• _WORK INSTRUCTION_
Revise the post on math intuition from "Develop your intuition" to "in: Cool sites.", replacing "cavemen" with "pioneers".

• _TEXT SECTION_
########

Develop your intuition for maths.
Written on 13 Jan 2009
Unfortunately, math understanding seems to follow the DNA pattern. We’re taught the modern, rigorous definition and not the insights that led up to it. We’re left with arcane formulas (DNA) but little understanding of what the idea is. [...] not all starting points are equal. The right perspective makes math click — and the mathematical “cavemen” who first found an idea often had an enlightening viewpoint. Let’s learn how to build our intuition.
via Brent Yorgey
Filed in: Cool sites.

Thanks for posting that.
I got a degree in maths but always felt I wasn’t a mathematician. I couldn’t produce maths, just reproduce. I wasn’t bad, and did pure applied and statistics equally in my final year. I could get immersed in the world. Occasionally a lecturer would talk about the history (actually it was one statistics lecturer – I remember him talking about Florence Nightingales contributions). I always wanted background, to know people’s deadends in thinking, but there didn’t seem to be time for that.
There is still a lot to learn from the ingenuity of final solutions. In real life though, I find a series of dead ends and frustrations and imperfections.
I got what I asked for for Christmas which was Euler – The Master of Us All. It’s a good read and gives the context for his insights.

########

Dataset excerpts:
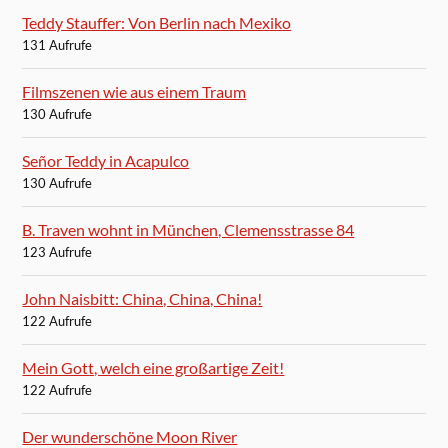
Teddy Stauffer: Von Berlin nach Mexiko
131 Aufrufe
Filmszenen wie aus einem Traum
130 Aufrufe
Señor Teddy in Acapulco
130 Aufrufe
B. Traven wohnt in München, Clemensstrasse 84
123 Aufrufe
John Naisbitt: China, China, China!
122 Aufrufe
Mein Gott, welch eine großartige Zeit!
122 Aufrufe
Der wunderschöne Moon River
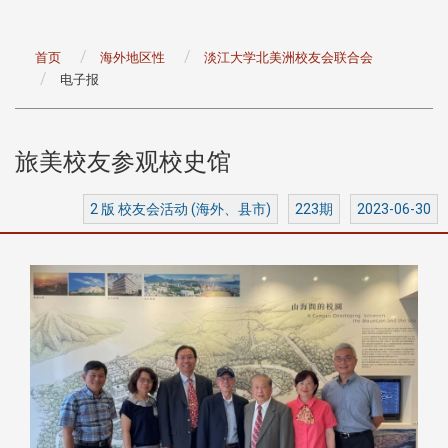
首页
海外地区性
淡江大学北美洲校友会联合会
电子报
旅美校友参观校史馆
2 版 校友会活动 (海外、县市)
223期
2023-06-30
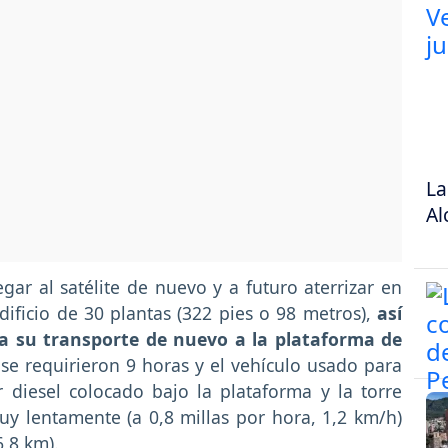
La
Al
gar al satélite de nuevo y a futuro aterrizar en
dificio de 30 plantas (322 pies o 98 metros),
así
ara su transporte de nuevo a la plataforma de
se requirieron 9 horas y el vehículo usado para
 diesel colocado bajo la plataforma y la torre
uy lentamente (a 0,8 millas por hora, 1,2 km/h)
6,8 km).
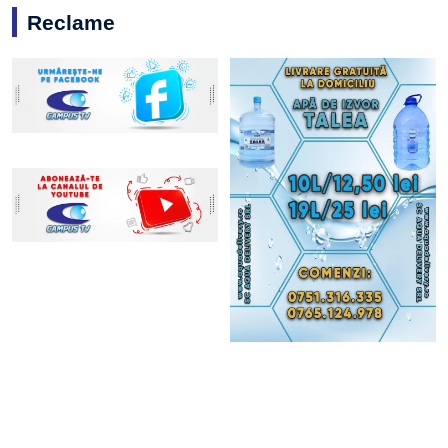
Reclame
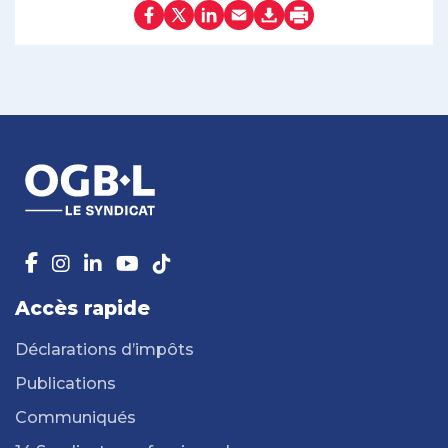
Accès rapide
Déclarations d’impôts
Publications
Communiqués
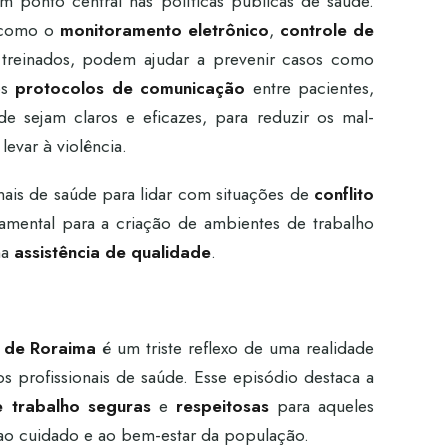
 ponto central nas políticas públicas de saúde.
 como o
monitoramento eletrônico
,
controle de
treinados, podem ajudar a prevenir casos como
os
protocolos de comunicação
entre pacientes,
e sejam claros e eficazes, para reduzir os mal-
evar à violência.
nais de saúde para lidar com situações de
conflito
ental para a criação de ambientes de trabalho
ma
assistência de qualidade
.
l de Roraima
é um triste reflexo de uma realidade
 os profissionais de saúde. Esse episódio destaca a
 trabalho seguras
e
respeitosas
para aqueles
 ao cuidado e ao bem-estar da população.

########

• _RESPONSE FOR THIS EXERCISE_
Develop your intuition for maths.
Written on 13 Jan 2009
Unfortunately, math understanding seems to follow the DNA pattern. We’re taught the modern, rigorous definition and not the insights that led up to it. We’re left with arcane formulas (DNA) but little understanding of what the idea is. [...] not all starting points are equal. The right perspective makes math click — and the mathematical “pioneers” who first found an idea often had an enlightening viewpoint. Let’s learn how to build our intuition.
via Brent Yorgey
Filed in: Cool sites.